I bought the AWUS036H USB card from Alfa because I thought it would be reliable under Linux.  It easily detects routers and gives a high signal strength but large downloads often result in it dropping the connection.  Basically the connection looks like it's still active but the internet stops working, until I manuall disconnect/reconnect to the router again.  I don't think it's a problem with the router because it doesn't happen on my laptop.

Is there anything useful I can do to troubleshoot this, or find out if the driver is buggy?  I'm using gentoo-sources 3.1.6 but I've had the same trouble with previous version of the Linux kernel too (incl. 2.6.xx).  I'm using wicd to connect too.

----------

## NovaS1X

I'm having this exact same problem. Not only on gentoo but on other distros as well.
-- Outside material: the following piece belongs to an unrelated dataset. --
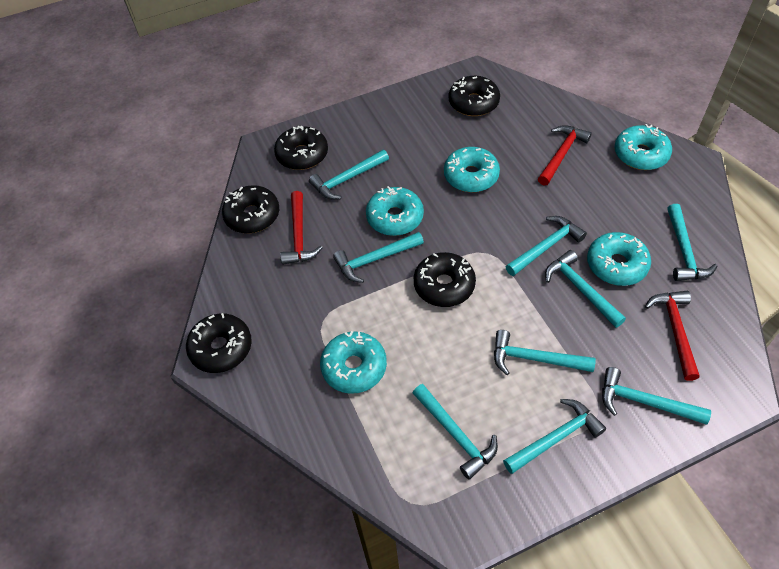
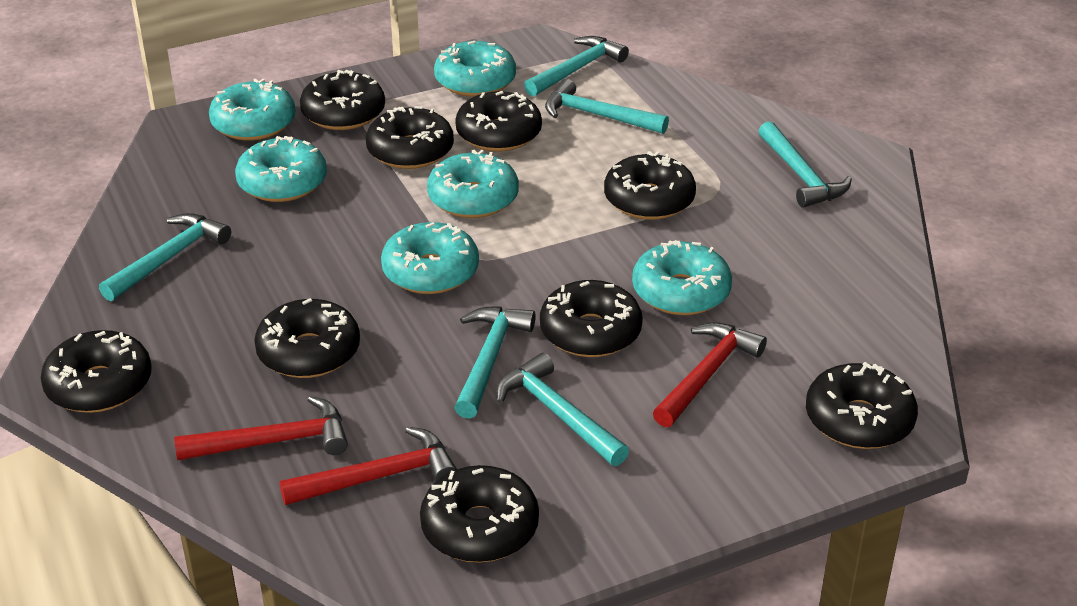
black donut: 5 -> 9
turquoise donut: 5 -> 6
turquoise hammer: 9 -> 6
If you, or anyone else, has figured this out please let me know what you did.

----------

## Erlend

 *NovaS1X wrote:*   

> I'm having this exact same problem. Not only on gentoo but on other distros as well. If you, or anyone else, has figured this out please let me know what you did.

 

I stopped using this card. It works perfectly in Windows and Mac OS X however it's too unreliable for production use in Linux. 

Do you notice the light on the Alfa flickering very quickly as if the power isn't regular? That doesn't happen under Windows/MacOSX with this card.

----------